Initial vet exam typically runs $50 to $150 in the US. Sedated removal with debridement and flush adds $150 to $400 depending on lesion location and number. Antibiotics for secondary infection run $20 to $80. Recheck visits are typically $40 to $90. If CNS migration is suspected, MRI is $1,500 to $3,000 and hospitalization can reach $2,500 to $5,000+. Catching it as a simple skin warble is dramatically cheaper than treating a CNS migration.

Is Cuterebra contagious to dogs, other cats, or humans?

No. Cuterebra cannot be transmitted from one infected animal to another. Each infestation requires direct contact with the egg-bearing environment, almost always near rodent or rabbit burrows outdoors. A cat with a warble cannot infect housemates. Humans are very rarely accidentally infested, almost always after direct prolonged outdoor exposure rather than contact with a pet.

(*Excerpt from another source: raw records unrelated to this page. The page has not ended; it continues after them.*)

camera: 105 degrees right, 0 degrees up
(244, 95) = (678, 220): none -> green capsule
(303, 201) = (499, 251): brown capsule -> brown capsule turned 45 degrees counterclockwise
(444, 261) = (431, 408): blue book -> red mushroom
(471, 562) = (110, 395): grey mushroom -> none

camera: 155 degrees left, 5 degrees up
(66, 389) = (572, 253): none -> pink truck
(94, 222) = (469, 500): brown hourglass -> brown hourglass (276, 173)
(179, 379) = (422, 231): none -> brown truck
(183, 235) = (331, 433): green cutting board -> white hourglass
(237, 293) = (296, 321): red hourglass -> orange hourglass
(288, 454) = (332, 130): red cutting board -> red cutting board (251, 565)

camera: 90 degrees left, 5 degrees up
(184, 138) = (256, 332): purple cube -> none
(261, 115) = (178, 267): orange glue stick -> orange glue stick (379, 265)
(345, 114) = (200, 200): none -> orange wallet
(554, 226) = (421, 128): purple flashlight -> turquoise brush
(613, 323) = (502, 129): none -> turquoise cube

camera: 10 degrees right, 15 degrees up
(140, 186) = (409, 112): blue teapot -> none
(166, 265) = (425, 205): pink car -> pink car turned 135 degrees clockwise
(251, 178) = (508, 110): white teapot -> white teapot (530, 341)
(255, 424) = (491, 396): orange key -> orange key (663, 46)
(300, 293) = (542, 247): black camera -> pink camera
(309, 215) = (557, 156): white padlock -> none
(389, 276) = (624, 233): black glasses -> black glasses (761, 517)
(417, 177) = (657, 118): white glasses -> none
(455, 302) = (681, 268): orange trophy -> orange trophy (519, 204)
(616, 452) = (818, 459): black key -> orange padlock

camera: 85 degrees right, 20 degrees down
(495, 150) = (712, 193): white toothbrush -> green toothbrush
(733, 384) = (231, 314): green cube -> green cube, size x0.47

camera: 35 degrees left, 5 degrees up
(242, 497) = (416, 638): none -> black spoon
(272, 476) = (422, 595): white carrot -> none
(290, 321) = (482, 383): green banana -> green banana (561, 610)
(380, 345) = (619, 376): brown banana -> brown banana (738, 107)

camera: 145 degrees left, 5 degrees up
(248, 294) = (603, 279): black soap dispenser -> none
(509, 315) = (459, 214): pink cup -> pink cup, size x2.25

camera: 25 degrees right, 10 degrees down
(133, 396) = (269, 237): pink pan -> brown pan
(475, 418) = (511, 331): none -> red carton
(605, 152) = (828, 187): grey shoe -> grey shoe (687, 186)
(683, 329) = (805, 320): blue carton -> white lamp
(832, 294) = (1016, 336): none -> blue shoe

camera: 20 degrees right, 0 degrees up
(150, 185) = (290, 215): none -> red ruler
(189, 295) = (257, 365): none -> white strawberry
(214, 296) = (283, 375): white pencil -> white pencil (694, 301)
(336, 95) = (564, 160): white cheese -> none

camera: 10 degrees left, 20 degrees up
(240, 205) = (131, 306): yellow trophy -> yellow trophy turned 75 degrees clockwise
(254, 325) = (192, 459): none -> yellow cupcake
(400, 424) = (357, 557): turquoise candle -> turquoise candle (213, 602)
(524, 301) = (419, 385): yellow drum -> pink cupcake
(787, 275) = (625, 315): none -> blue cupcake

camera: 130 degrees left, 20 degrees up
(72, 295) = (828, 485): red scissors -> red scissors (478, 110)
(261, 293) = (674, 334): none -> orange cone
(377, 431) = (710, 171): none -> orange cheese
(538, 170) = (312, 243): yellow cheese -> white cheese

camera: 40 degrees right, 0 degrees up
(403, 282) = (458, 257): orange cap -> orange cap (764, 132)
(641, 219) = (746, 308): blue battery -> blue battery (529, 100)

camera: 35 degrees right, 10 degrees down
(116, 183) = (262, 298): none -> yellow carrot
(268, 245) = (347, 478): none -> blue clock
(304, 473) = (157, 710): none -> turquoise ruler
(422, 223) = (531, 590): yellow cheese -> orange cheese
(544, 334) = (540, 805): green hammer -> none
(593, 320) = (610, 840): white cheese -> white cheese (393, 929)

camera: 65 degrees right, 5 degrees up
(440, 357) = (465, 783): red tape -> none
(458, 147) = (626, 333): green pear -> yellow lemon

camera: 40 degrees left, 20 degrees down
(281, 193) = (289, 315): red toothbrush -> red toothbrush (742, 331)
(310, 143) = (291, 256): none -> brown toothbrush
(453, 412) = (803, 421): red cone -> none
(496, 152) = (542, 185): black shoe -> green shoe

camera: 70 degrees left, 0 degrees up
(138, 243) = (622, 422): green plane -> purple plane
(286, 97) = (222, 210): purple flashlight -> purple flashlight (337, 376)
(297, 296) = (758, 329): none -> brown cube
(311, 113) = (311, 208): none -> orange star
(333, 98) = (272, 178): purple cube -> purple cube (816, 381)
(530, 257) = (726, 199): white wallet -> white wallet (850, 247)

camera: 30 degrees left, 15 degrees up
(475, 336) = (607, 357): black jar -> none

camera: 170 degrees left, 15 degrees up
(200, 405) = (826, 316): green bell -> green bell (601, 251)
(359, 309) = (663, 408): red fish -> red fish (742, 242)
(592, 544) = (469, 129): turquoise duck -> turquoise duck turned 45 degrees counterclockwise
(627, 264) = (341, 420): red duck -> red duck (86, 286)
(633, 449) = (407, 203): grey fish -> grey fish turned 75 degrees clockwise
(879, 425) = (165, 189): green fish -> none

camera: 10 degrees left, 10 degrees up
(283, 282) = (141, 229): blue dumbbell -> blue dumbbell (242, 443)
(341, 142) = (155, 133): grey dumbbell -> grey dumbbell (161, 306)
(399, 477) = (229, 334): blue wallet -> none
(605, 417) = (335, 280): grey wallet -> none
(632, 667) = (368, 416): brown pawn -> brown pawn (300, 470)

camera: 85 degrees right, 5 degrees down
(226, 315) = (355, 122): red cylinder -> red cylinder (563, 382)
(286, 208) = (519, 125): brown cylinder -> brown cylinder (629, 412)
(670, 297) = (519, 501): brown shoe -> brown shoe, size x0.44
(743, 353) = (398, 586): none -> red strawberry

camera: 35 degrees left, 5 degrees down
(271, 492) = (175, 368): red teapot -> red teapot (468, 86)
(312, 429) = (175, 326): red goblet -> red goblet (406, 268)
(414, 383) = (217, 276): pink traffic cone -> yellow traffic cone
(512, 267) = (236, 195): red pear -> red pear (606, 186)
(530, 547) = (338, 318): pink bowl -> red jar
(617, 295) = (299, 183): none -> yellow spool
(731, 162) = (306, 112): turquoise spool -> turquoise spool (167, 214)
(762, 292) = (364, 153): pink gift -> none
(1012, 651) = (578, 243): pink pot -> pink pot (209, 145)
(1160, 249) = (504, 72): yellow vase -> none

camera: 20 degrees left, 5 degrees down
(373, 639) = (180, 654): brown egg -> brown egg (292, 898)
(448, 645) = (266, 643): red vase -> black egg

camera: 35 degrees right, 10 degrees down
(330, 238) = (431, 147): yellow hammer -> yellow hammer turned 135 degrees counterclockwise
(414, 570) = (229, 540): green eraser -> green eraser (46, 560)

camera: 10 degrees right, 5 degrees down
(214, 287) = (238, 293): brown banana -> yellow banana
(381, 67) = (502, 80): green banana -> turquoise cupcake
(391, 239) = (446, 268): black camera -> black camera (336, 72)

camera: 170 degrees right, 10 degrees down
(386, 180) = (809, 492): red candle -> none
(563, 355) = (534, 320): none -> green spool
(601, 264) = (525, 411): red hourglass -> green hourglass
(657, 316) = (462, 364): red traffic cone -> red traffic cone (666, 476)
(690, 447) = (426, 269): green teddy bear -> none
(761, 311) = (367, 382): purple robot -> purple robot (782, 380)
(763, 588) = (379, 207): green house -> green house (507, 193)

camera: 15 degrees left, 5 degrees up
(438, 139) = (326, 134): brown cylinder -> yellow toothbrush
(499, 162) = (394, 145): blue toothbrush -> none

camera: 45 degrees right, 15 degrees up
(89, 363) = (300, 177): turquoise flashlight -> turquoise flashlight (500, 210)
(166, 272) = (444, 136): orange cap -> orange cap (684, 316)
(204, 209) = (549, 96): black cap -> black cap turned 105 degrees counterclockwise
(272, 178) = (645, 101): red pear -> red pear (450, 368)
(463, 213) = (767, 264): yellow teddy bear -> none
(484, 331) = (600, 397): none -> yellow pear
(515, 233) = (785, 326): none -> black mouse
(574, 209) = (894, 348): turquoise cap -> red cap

Will the lump go away on its own if left alone?

The mature larva will eventually exit and the pocket will close, but the process can take 30 days and carries risk of secondary infection, sepsis, and rarely larval migration to atypical sites. Owners who wait sometimes find the larva exits at night and leaves a chronic draining wound that takes weeks to heal. Prompt removal is faster, safer, and far less expensive than waiting.

My indoor-only cat has a lump like this — could it still be Cuterebra?

Possible but unusual. Strictly indoor cats with no access to porches, garages, or open windows essentially never get Cuterebra. A lump on an indoor cat is more likely to be an abscess, cyst, mast cell tumor, lipoma, fibrosarcoma, or other dermatologic process. Any new lump on a cat deserves veterinary evaluation regardless of indoor or outdoor status.